The cultural identity of a nation is highly dependent on writers, as they depict the ideology and portray the philosophy of their people in their writings. People from anywhere in the world can get through their write-ups and have a fair evaluation on the mentality of people of a country. If Bangladesh can be acknowledged as a country with some great minds and prolific writers, one man should certainly share the credit behind this success, being an iconic maestro for his clear and spontaneous stream of thoughts. On 28th July, 2001- Bangladesh lost Ahmed Sofa; one of the greatest minds and a writer with a majestic view on social philosophy.
Often being considered as one of the most influential and charismatic Muslim writers after Mir Mosharraf Hossain and our national poet Kazi Nazrul Islam, Sofa was born and brought up in rural Chittagong. He never intended to hide his root rather than celebrating its glory, even though he portrayed the urban lives and philosophy in his writings very successfully.
“I came from a family of farmers. It is very hard to overlook this fact. I do not want to exaggerate anything. My forefathers had been directly involved with agriculture. I feel proud to be a part of them. I want poor farmers and laborers to eat rice and sing in a jovial mood.”
The above mentioned quote attributed to Sofa, taken from photojournalist and writer Nasir Ali Mamun’s book ‘Ahmed Sofar Samay’ (Ahmed Sofa’s Times)- is enough to understand what type of a person Sofa really was.
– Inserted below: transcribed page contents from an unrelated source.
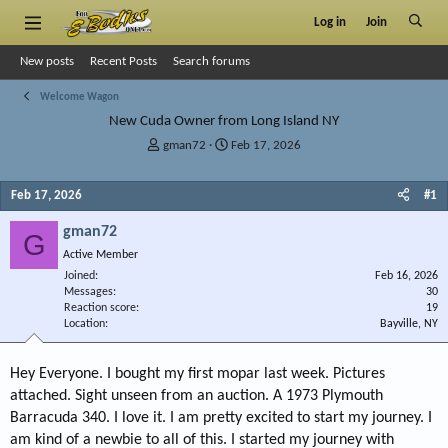
Log in
Join
New posts
Recent Posts
Search forums
Welcome Wagon
New Cuda Owner from Long Island NY
T
S
gman72
Feb 17, 2026
h
t
r
a
Feb 17, 2026
#1
e
r
a
t
gman72
d
d
G
s
a
Active Member
t
t
Joined
Feb 16, 2026
a
e
Messages
30
r
Reaction score
19
Location
t
Bayville, NY
e
r
Hey Everyone. I bought my first mopar last week. Pictures
attached. Sight unseen from an auction. A 1973 Plymouth
Barracuda 340. I love it. I am pretty excited to start my journey. I
am kind of a newbie to all of this. I started my journey with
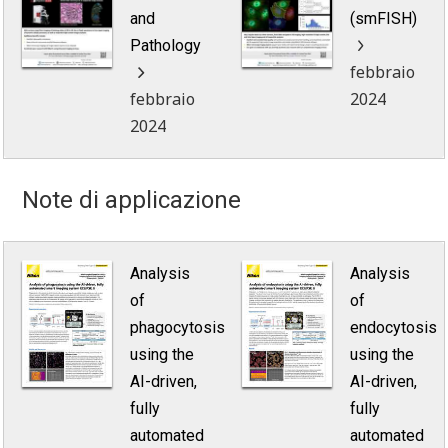
and
(smFISH)
Pathology
febbraio
febbraio
2024
2024
Note di applicazione
Analysis
Analysis
of
of
phagocytosis
endocytosis
using the
using the
AI-driven,
AI-driven,
fully
fully
automated
automated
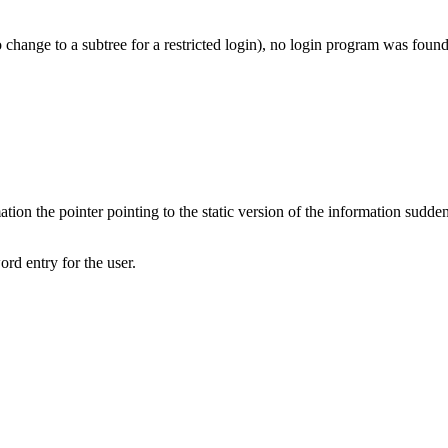
 change to a subtree for a restricted login), no login program was found
tion the pointer pointing to the static version of the information sudde
rd entry for the user.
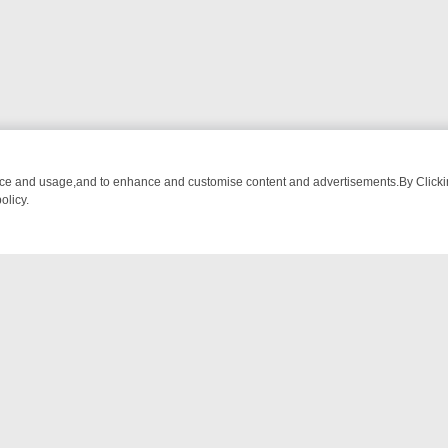
nce and usage,and to enhance and customise content and advertisements.By Clicking
olicy.
NG CHATTER, HERE’S WHAT YOU CAN’T MISS
SUNDAY ON TRUE CRI
NTACT US
ort
act-us@filmon.com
After completing his schooling, Sofa intended to obtain his Bachelor degree from the University of Dhaka; however, he dropped out, and obtained his BA as a private candidate from Brahmanbaria College. Later he successfully obtained his MA in 1970, from the same university in Political Science. He was then granted a fellowship by Bangla Academy in the same year to do his PhD, under the supervision of countries renowned genius professor Abdur Razzaq, and his topic was "The Growth of Middle Class in Bengal as it influenced its literature, Society and Economics from 1800 to 1858."
This fellowship later changed his life. Although he could not complete and get his Ph.D, he got bestowed with a broader gift of nature. He met his mentor, one of the most prolific and eminent educationist, philosopher as well as one of the first national professors of the country, Professor Abdur Razzaq.
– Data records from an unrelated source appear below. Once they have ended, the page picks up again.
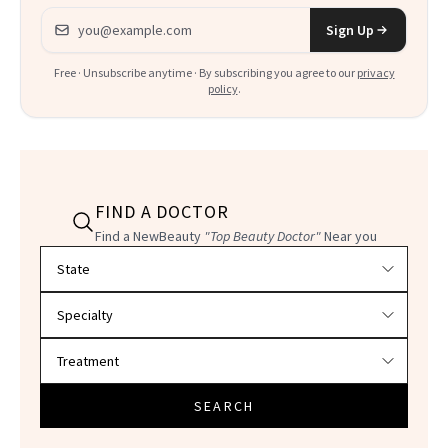
Email address
Sign Up
Free · Unsubscribe anytime · By subscribing you agree to our
privacy
policy
.
FIND A DOCTOR
Find a NewBeauty
"Top Beauty Doctor"
Near you
Filter doctors by location and specialty
SEARCH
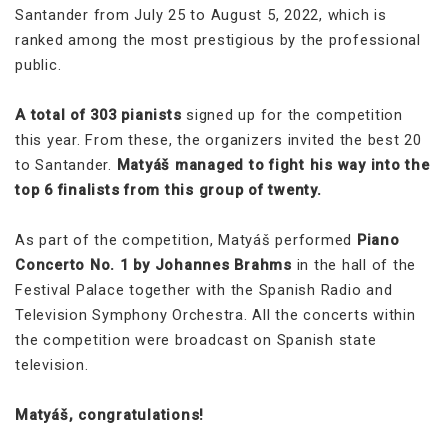
Santander from July 25 to August 5, 2022, which is
ranked among the most prestigious by the professional
public.
A total of 303 pianists
signed up for the competition
this year. From these, the organizers invited the best 20
to Santander.
Matyáš managed to fight his way into the
top 6 finalists from this group of twenty.
As part of the competition, Matyáš performed
Piano
Concerto No. 1 by Johannes Brahms
in the hall of the
Festival Palace together with the Spanish Radio and
Television Symphony Orchestra. All the concerts within
the competition were broadcast on Spanish state
television.
Matyáš, congratulations!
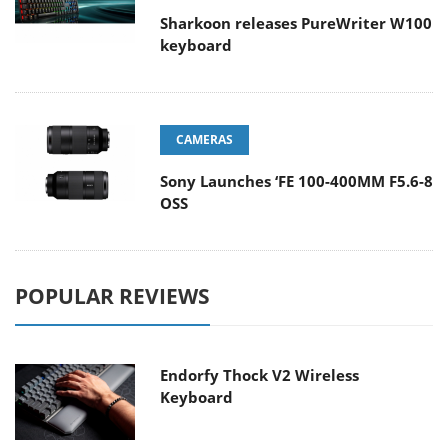
Sharkoon releases PureWriter W100
keyboard
CAMERAS
Sony Launches ‘FE 100-400MM F5.6-8
OSS
POPULAR REVIEWS
Endorfy Thock V2 Wireless
Keyboard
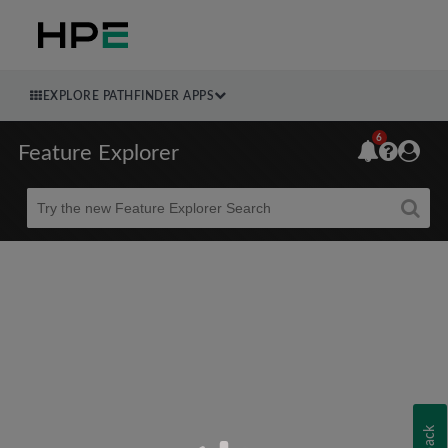
EXPLORE PATHFINDER APPS
6
Feature Explorer
Beta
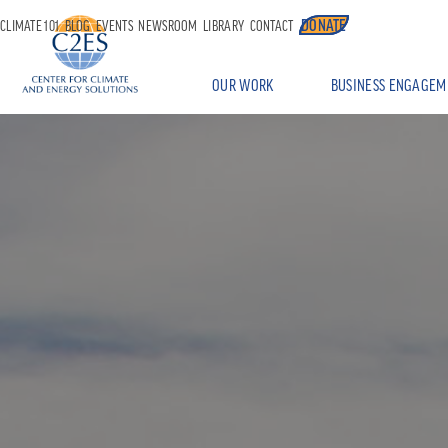
DONATE
CLIMATE 101
BLOG
EVENTS
NEWSROOM
LIBRARY
CONTACT
OUR WORK
BUSINESS ENGAGEM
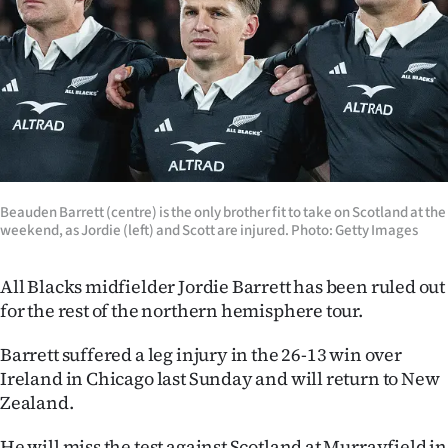
Lifestyle
Sport
Southland
West
Coast
Beauden Barrett (centre) is the only brother fit to take on Scotland at the
weekend, as Jordie (left) and Scott are injured. Photo: Getty Images
National
All Blacks midfielder Jordie Barrett has been ruled out
World
for the rest of the northern hemisphere tour.
Opinion
Barrett suffered a leg injury in the 26-13 win over
Ireland in Chicago last Sunday and will return to New
100
Zealand.
Years
He will miss the test against Scotland at Murrayfield in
“When you will feel the need to share your knowledge with someone, make sure that the person has interest in learning. Otherwise, your effort can get interpreted as a forced attempt. We usually force animals, not human beings. Human will revolt.”
This type of thought process were developed within Sofa’s soul through the nature’s scholarship he received- and for most of the part, the teacher was Professor Razzaq. Sofa paid his tribute in his much acclaimed memoir titled ‘Zadyapi Amar Guru’ (Although He is My Mentor, 1998) on his experience of philosophical learning from Razzaq, through which anyone would be astonished that how naturally Professor Razzaq taught Sofa the aspects of life and all the other subjects, mostly social science and politics- throughout their friendly conversations. If that type of bonding would have been shared in between all the university students and teachers in our country- imagine how much our country would have benefitted and progressed further, with a great number of intellectual minds.
Sofa felt that lacking in our system though, and revolted with his fiery yet sarcastic expressions in his books and write-ups. In his 18 non-fiction books, 8 novels, 4 collections of poems, 1 collection of short stories, and several books in other genres- Sofa, who was by profession a writer- always spontaneously expressed his feelings without any fear. Notable writer Akhtaruzzaman Elias felt that Sofa mastered his unique style of storytelling through his upbringing.
The lacking in the university education system which is mentioned above, Sofa brilliantly portrayed that inside the scenario of dirty politics in the university ecosystem- in his satirical book “Gavi Brittanto’ (Tale of Cows, 1995). His non-fictions such as Buddhibrittirr Natun Binyas (A New Mode of Intellectualism, 1972) and ‘Bangali Musolmaner Mon' (Minds of Bengali Muslims, 1981) not only portrayed the reality of those periods with some harsh and hard- to swallow- truths, but also inspired future legendary writers such as Humayun Ahmed, Muhammed Zafar Iqbal and filmmaker such as Tareque Masud- and all of them portrayed that spontaneous flow of emotion in their creations, which is credited to Sofa.
However, it was not welcomed and adored by everyone- he was disliked by his contemporary intellectuals. He was called rebel, mad, insolent, devoid of respect for authority, and an overly uncompromising figure among the intellectuals. Sofa did not care the critics and their criticism, he never compromised his style. The nation can actually thank him for that (which it sort of tried to do, by posthumously awarding him the Ekushey Padak in 2002), and for this rebel genius, Bangladesh found some of its groundbreaking litterateurs and philosophers who later became iconic for their spontaneity as the preachers of free speech.
The tale of this ‘Mad’ genius can go on and on literally for pages- yet, it would not be enough to explain his calibre. In between the month of June and July of 1943 to 2001, Bangladesh was lucky and privileged enough to foster the land’s greatest philosophic mind. The people of this country were lucky, too- as there was an Ahmed Sofa for educating them.